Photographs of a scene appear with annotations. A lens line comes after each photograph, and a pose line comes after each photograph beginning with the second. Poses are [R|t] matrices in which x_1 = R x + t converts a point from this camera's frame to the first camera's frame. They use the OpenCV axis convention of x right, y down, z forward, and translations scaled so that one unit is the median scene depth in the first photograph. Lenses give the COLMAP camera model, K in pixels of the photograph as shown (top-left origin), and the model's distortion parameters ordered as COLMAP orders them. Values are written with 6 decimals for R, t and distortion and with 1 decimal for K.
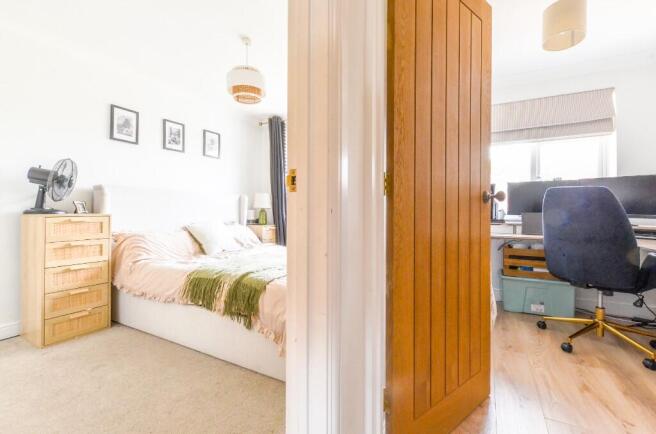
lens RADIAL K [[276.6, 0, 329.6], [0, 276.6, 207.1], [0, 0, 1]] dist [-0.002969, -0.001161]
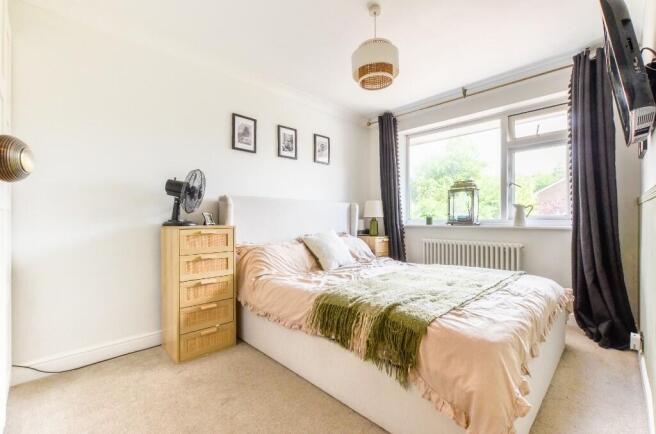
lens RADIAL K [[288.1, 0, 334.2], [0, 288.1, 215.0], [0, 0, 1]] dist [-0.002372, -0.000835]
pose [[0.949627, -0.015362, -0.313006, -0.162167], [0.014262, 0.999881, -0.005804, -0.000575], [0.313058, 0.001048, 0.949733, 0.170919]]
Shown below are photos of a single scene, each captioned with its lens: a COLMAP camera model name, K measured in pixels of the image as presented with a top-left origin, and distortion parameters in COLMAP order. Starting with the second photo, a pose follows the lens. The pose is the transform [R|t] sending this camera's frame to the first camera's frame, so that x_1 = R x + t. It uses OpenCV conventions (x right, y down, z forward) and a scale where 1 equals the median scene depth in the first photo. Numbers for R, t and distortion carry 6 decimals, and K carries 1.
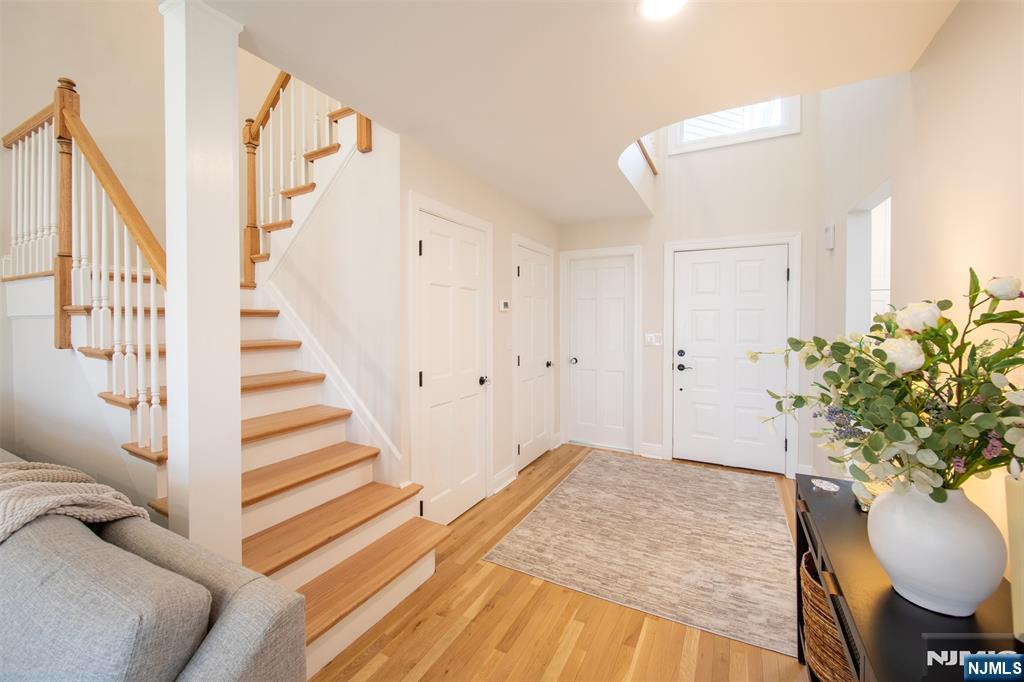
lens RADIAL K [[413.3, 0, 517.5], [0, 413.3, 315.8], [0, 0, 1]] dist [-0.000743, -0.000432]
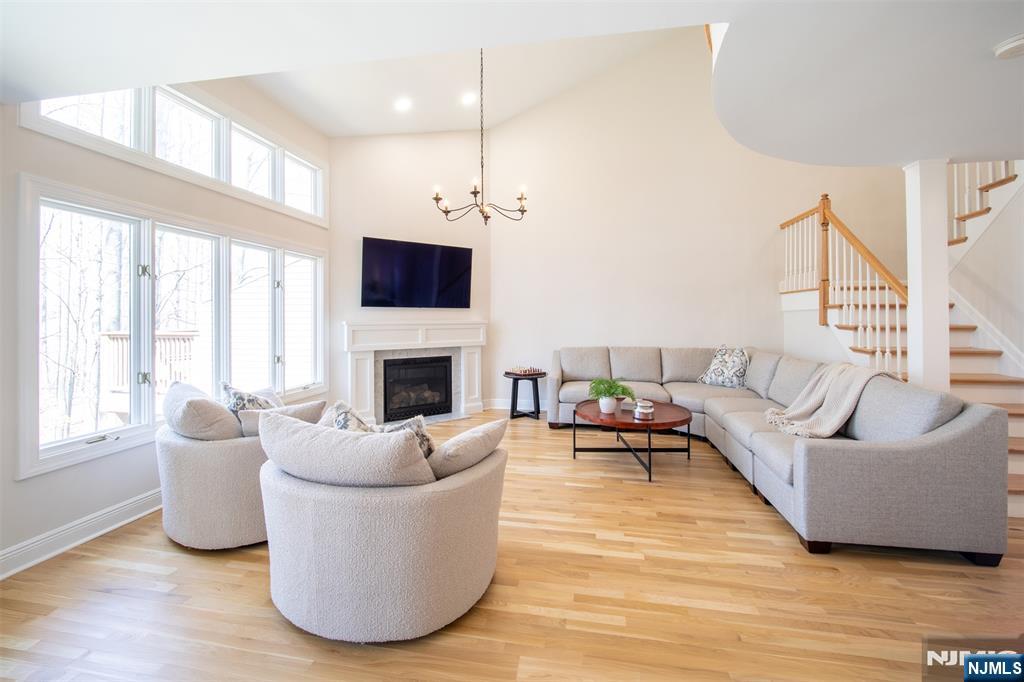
---
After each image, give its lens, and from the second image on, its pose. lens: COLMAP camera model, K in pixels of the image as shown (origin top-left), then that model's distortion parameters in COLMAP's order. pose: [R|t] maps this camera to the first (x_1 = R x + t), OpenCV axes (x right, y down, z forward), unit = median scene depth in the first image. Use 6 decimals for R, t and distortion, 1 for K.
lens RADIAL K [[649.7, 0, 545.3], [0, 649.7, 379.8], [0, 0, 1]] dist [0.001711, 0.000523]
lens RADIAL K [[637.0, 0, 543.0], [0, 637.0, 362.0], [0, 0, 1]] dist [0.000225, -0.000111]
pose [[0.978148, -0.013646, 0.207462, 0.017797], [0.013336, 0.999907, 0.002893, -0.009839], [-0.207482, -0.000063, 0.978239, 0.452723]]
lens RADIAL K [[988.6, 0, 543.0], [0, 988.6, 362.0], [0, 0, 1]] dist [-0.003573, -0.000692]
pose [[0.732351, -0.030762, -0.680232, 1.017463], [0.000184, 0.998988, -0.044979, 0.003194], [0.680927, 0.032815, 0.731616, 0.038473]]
* * *
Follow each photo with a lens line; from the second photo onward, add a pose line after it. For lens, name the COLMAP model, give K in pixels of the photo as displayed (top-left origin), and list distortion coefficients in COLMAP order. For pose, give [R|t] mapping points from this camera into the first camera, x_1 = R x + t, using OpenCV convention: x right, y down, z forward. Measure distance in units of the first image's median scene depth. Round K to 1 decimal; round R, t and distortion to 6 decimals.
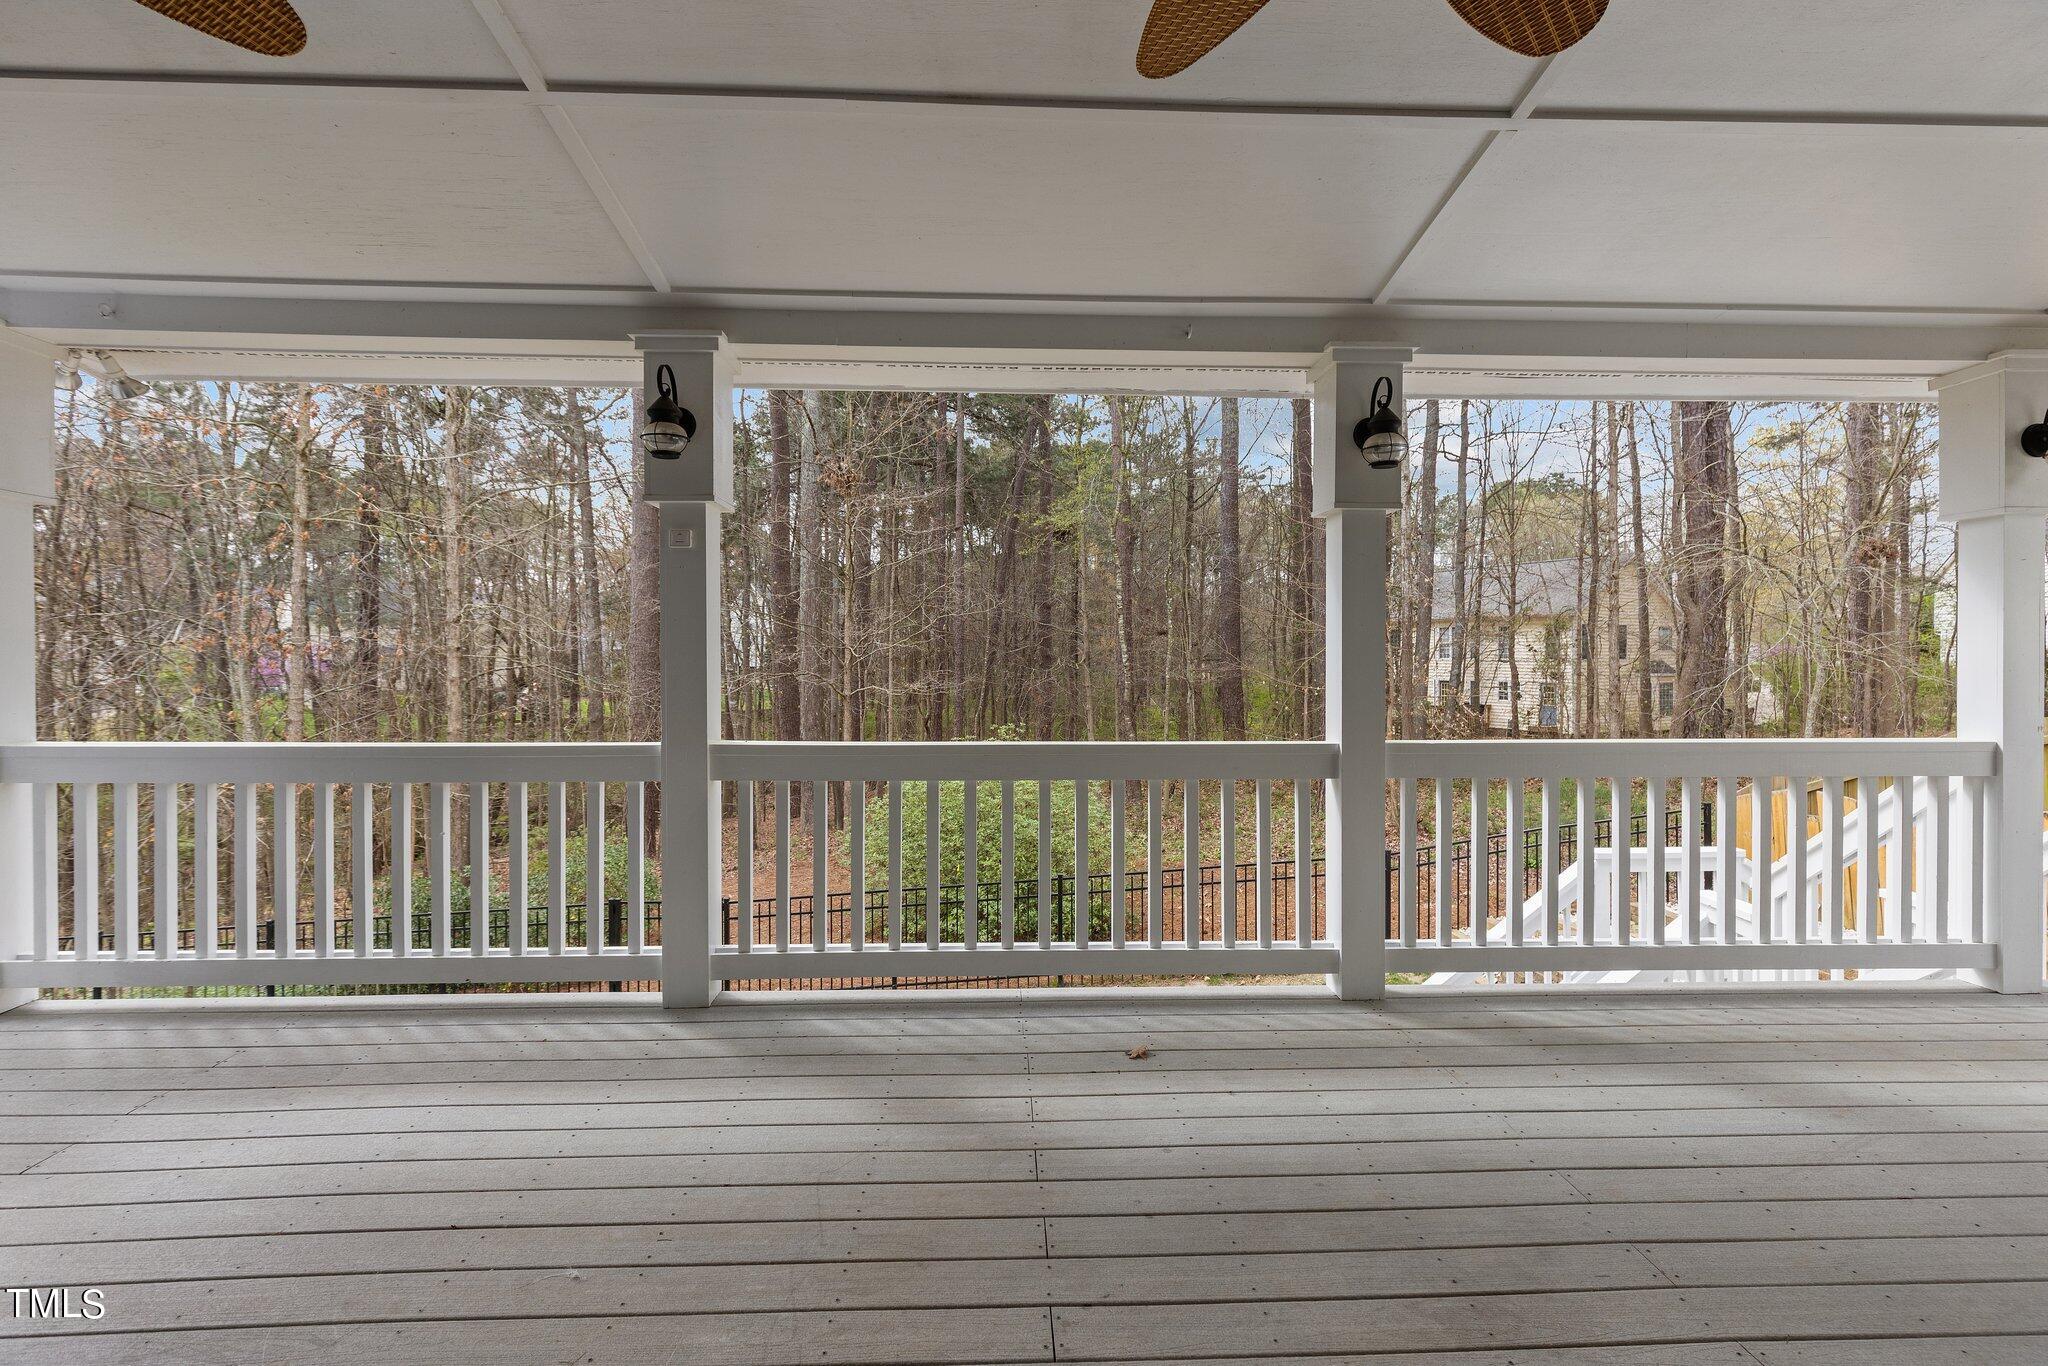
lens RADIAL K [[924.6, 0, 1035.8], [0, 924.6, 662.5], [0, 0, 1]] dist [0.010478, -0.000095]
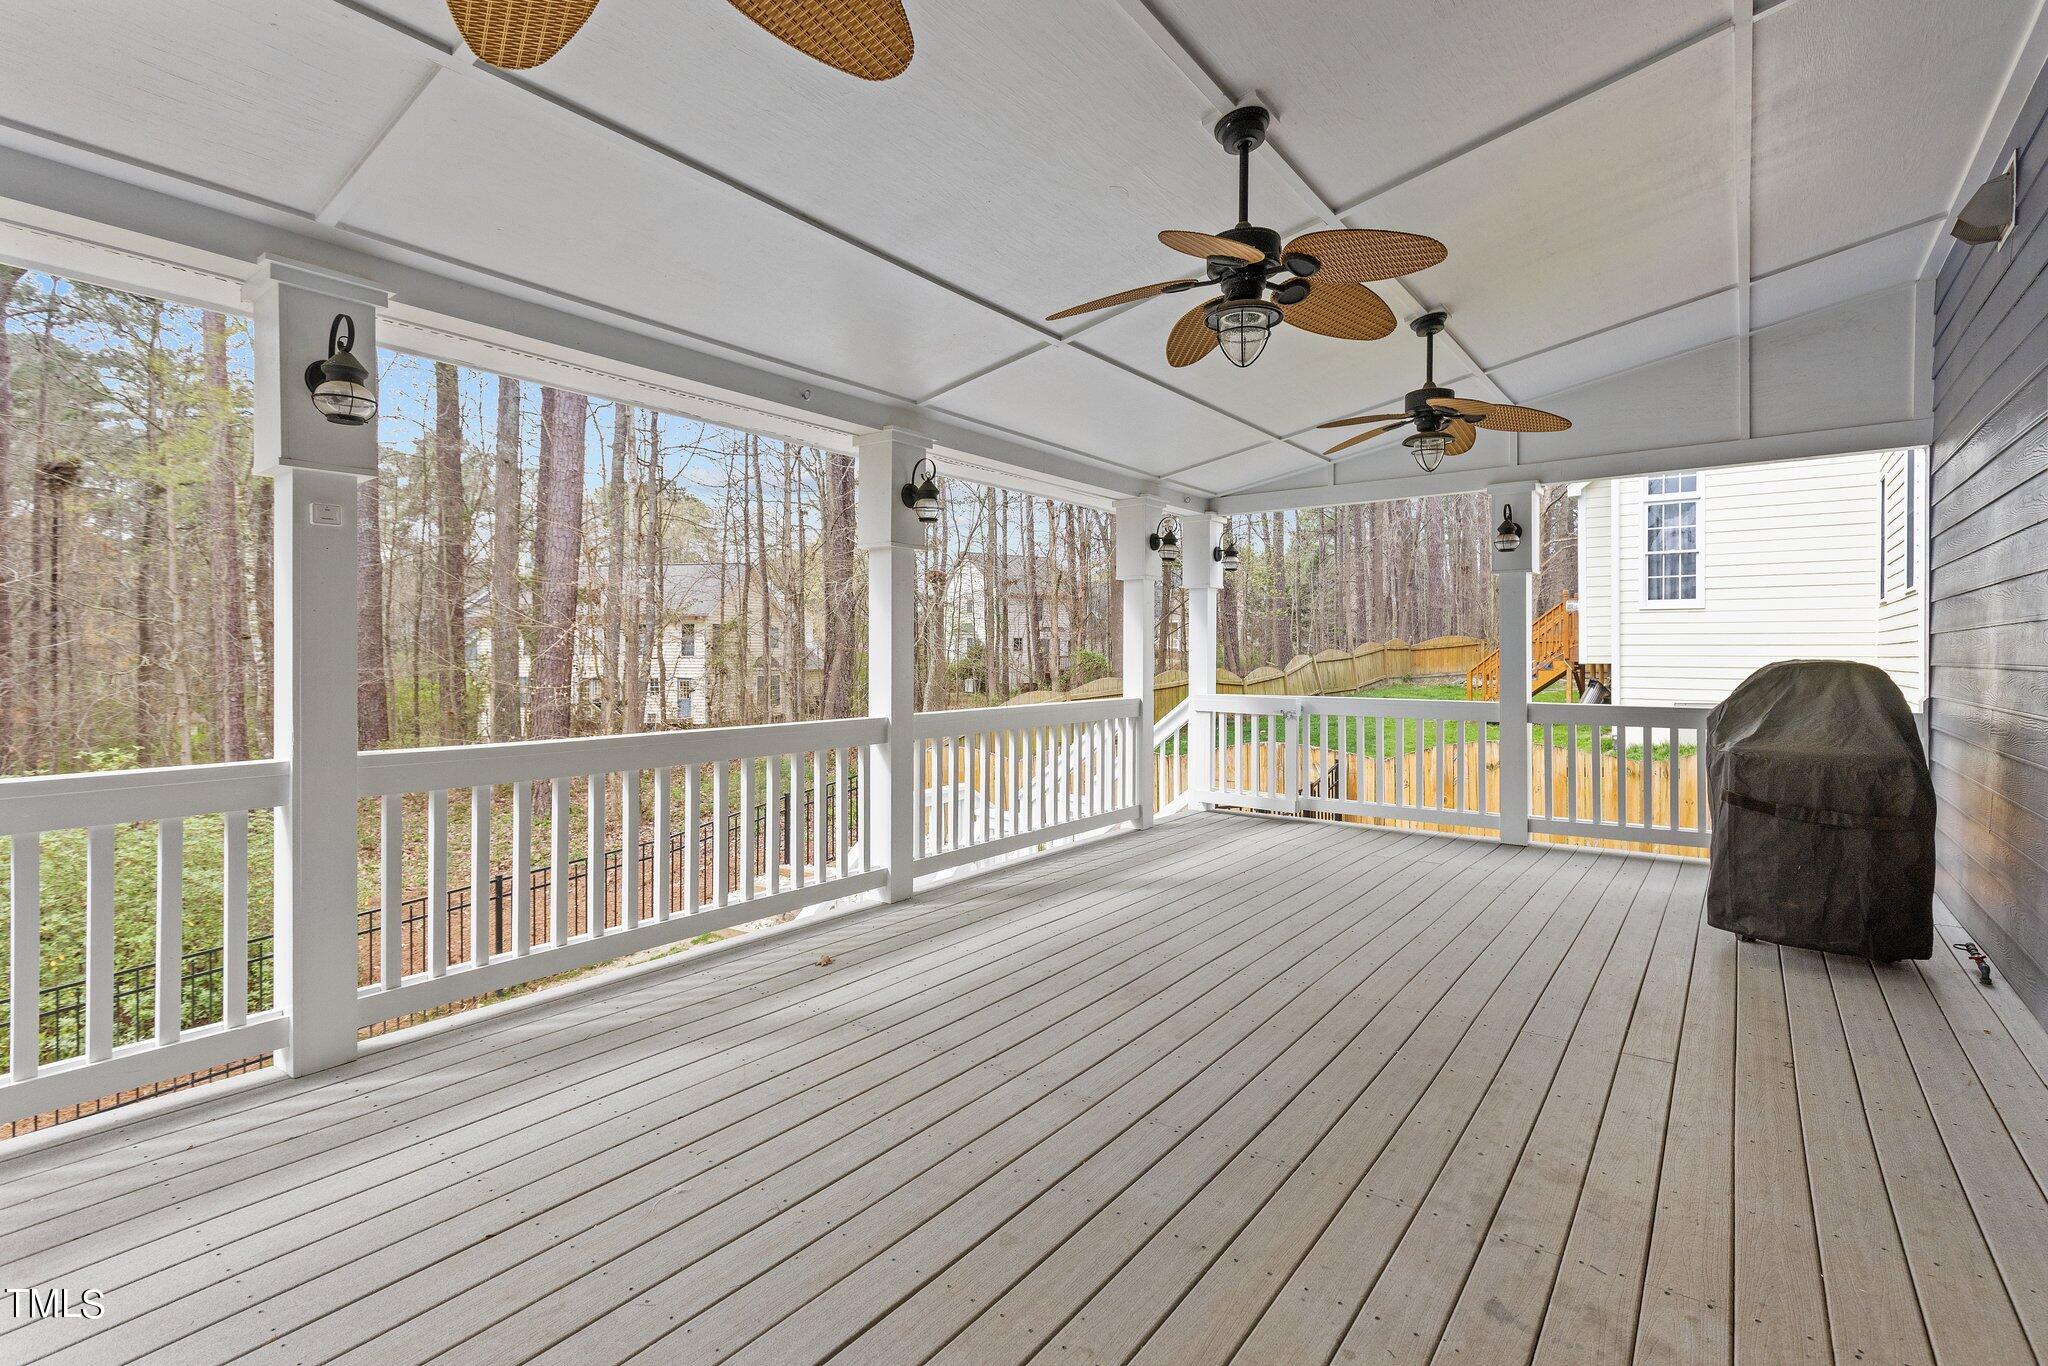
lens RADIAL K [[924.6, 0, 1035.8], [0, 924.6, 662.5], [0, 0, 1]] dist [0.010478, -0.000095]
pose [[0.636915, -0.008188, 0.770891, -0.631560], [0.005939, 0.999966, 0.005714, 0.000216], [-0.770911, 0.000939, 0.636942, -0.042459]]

### Assigned task
Can you find every line in the entries above that contains the string "converts", with case counting, and copy each of those lines out in full?

### Problem solution
Photographs of a scene appear with annotations. A lens line comes after each photograph, and a pose line comes after each photograph beginning with the second. Poses are [R|t] matrices in which x_1 = R x + t converts a point from this camera's frame to the first camera's frame. They use the OpenCV axis convention of x right, y down, z forward, and translations scaled so that one unit is the median scene depth in the first photograph. Lenses give the COLMAP camera model, K in pixels of the photograph as shown (top-left origin), and the model's distortion parameters ordered as COLMAP orders them. Values are written with 6 decimals for R, t and distortion and with 1 decimal for K.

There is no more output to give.